The Industrial Revolution, beginning in Great Britain, made abolition of slavery possible for the first time in history. Even as the United States declared independence from Great Britain, the place of slaves in the new nation was debated. Some national leaders wanted to abolish slavery from the beginning of the country. They took seriously the words of Thomas Jefferson that “all men are created equal” and are “endowed by their Creator with certain inalienable rights” including “life, liberty, and the pursuit of happiness.” Others resisted freeing the slaves. A compromise was reached, when the Constitution was written, permitting slavery to continue in parts of the country but allowing no new slaves to be brought into the country. As part of that compromise, slaves were counted as three-fifths of a person in the national census. Eventually, a war was fought among the states over the issue of slavery. After the war ended, slavery was abolished by the thirteenth amendment to the Constitution. All people living in the United States were declared to have the rights mentioned in the Declaration of Independence.
Some white people labored to help the former slaves. They established schools in the south, helped to organize black-owned businesses, accepted black members of the government at the local, state, and national level, and required the state governments in the south to accept these changes. Others raised money to send former slaves and their families back to Africa, creating a country called Liberia. After time, though, people rose to power in both southern states and northern states who were less interested in equal and fair treatment for black citizens. Some former slaves became tenant farmers, working the same land for the same owners for a share of the profit but barred from social advancement. Some former slaves or their children moved north where they found factory jobs but were forced to live in substandard housing in segregated neighborhoods of northern cities. During the course of the twentieth century, a Civil Rights movement developed to challenge laws that perpetuated social, political, and economic differences between black citizens and white citizens. Some efforts toward justice succeeded, while others failed. Some efforts toward justice made life better for black citizens of the United States, while others continued to trap them in a system that diminished their opportunity for success in the United States.
Recognizing Juneteenth as a national holiday—and making it a paid holiday for all workers—seems to me an empty gesture of goodwill toward African Americans. By all means, we should celebrate African American culture. African Americans are welcome to preserve their traditions and to share them with their neighbors, and we should be glad to take part in their celebrations. In this way, Juneteenth can be added to ethnic holidays which include Chinese New Year, Saint Patrick’s Day, Cinco de Mayo, Octoberfest, and any other celebration that focuses attention upon one of the many groups within the United States of America.

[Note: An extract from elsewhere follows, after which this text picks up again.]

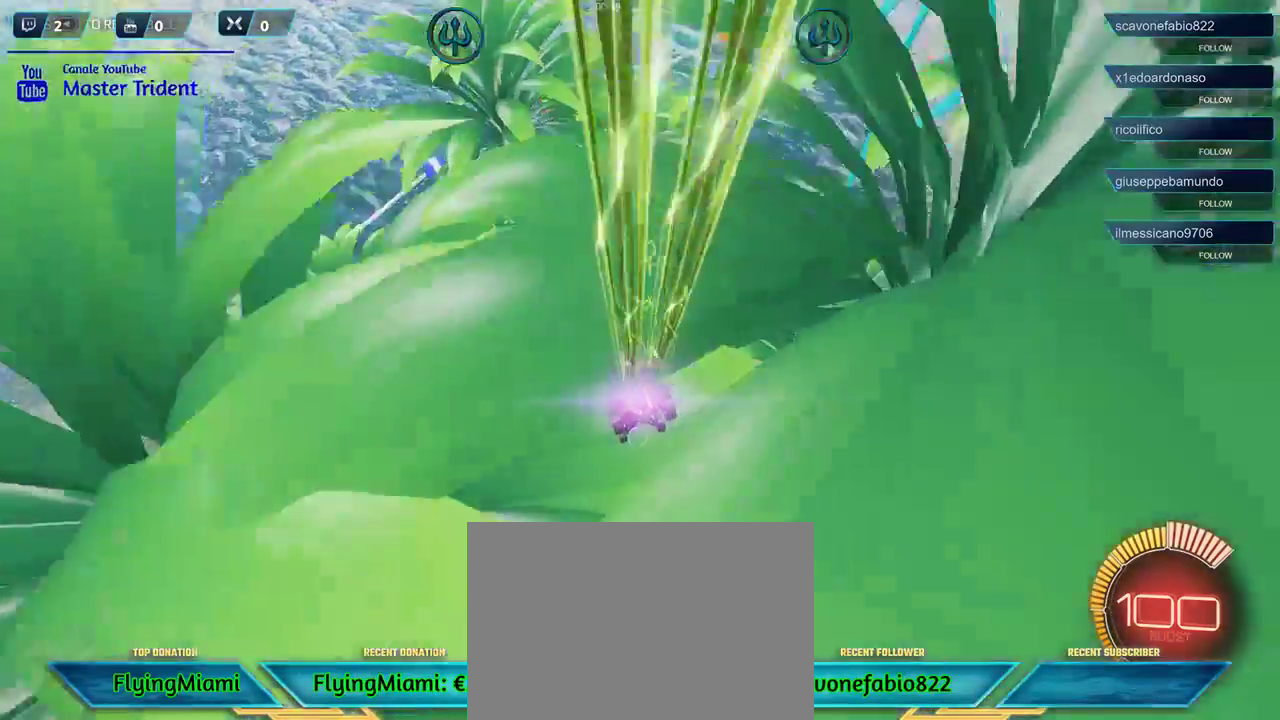
{"buttons": [], "left_stick": "down", "right_stick": "center", "events": [[200, "R1", "up"], [433, "left_stick", "down"]]}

Schools, libraries, churches, businesses, neighborhood associations, and other gatherings can and should make all these days opportunities to remember and enjoy their heritage of our particular group. They can and should make all these days opportunities to learn about the heritage of other groups of people who share our cities, states, and country.
Celebrating an ethnic heritage is a good thing. Striving for liberty and justice for all people is another good thing. They do not often mix. Doing the first might distract many people from doing the second. Doing the first in a thoughtless and careless way might even create barriers that keep us from doing the second. A better country will not be formed by adding a holiday or two to the calendar. A better country will be formed when we see and hear each other, learn from each other, care about one another, and work together for the good of all. J.